Start of Block
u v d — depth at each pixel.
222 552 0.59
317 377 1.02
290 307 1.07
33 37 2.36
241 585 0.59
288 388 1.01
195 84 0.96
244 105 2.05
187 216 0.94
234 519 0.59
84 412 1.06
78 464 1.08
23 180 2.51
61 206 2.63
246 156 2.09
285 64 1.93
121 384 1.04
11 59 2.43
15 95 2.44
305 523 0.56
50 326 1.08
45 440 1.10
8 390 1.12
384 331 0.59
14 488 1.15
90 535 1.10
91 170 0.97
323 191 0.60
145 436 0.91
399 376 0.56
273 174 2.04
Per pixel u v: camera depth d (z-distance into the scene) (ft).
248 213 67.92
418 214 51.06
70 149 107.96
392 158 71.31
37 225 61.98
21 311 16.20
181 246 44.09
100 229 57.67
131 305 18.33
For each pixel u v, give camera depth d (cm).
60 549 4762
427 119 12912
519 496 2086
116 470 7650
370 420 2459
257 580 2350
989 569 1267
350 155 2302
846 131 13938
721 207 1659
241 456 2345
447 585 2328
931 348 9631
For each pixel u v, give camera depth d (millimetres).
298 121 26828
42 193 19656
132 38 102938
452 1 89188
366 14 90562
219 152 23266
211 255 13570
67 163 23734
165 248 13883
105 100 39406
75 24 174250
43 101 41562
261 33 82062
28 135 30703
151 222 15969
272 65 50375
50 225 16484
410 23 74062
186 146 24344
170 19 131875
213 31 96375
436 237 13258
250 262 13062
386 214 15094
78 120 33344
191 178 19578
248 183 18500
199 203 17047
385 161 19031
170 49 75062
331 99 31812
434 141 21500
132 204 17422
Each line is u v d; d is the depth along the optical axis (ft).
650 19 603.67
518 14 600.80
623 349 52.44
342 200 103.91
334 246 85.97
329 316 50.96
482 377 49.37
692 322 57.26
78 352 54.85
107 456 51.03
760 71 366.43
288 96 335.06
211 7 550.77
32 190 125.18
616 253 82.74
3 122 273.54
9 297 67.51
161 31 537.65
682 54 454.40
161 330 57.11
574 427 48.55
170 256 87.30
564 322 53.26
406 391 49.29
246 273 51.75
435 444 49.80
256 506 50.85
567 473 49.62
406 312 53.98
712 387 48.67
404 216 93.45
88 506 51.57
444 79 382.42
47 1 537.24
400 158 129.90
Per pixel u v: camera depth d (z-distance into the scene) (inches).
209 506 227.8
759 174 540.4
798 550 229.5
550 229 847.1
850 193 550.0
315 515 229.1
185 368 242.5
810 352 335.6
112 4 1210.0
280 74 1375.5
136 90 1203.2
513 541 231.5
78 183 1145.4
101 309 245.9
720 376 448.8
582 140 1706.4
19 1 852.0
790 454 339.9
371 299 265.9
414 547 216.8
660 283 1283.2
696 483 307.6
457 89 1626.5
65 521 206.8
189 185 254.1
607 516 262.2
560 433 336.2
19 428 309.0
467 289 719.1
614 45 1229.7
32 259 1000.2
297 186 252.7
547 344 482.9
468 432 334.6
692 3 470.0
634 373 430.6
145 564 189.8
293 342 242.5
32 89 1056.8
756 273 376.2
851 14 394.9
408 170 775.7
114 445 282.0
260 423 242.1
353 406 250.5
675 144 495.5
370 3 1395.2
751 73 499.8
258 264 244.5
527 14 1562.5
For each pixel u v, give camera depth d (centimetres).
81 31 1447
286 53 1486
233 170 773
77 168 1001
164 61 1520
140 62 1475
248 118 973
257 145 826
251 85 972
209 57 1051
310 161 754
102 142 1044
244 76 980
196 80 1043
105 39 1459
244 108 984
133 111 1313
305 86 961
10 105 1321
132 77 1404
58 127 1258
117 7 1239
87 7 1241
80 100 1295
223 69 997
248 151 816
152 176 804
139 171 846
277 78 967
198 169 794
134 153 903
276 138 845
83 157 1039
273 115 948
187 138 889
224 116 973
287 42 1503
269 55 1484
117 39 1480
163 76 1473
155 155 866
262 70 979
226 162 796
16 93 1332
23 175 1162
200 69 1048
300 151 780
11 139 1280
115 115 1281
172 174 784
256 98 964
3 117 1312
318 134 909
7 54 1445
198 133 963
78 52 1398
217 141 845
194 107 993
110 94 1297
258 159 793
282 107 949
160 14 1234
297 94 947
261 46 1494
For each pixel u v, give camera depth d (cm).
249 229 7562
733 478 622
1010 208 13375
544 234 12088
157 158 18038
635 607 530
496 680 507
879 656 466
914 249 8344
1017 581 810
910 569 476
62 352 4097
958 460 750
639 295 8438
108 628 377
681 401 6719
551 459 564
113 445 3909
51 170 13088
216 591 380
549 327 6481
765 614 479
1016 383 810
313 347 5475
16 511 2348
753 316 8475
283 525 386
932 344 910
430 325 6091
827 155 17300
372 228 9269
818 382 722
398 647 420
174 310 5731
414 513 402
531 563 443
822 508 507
End of Block
### PROBLEM TO SOLVE
Find the word "distance" in the entries. Copy each line that holds it.

### ANSWER TO THE PROBLEM
Per pixel u v: camera depth d (z-distance into the scene) (ft).
Per pixel u v: camera depth d (z-distance into the scene) (inches).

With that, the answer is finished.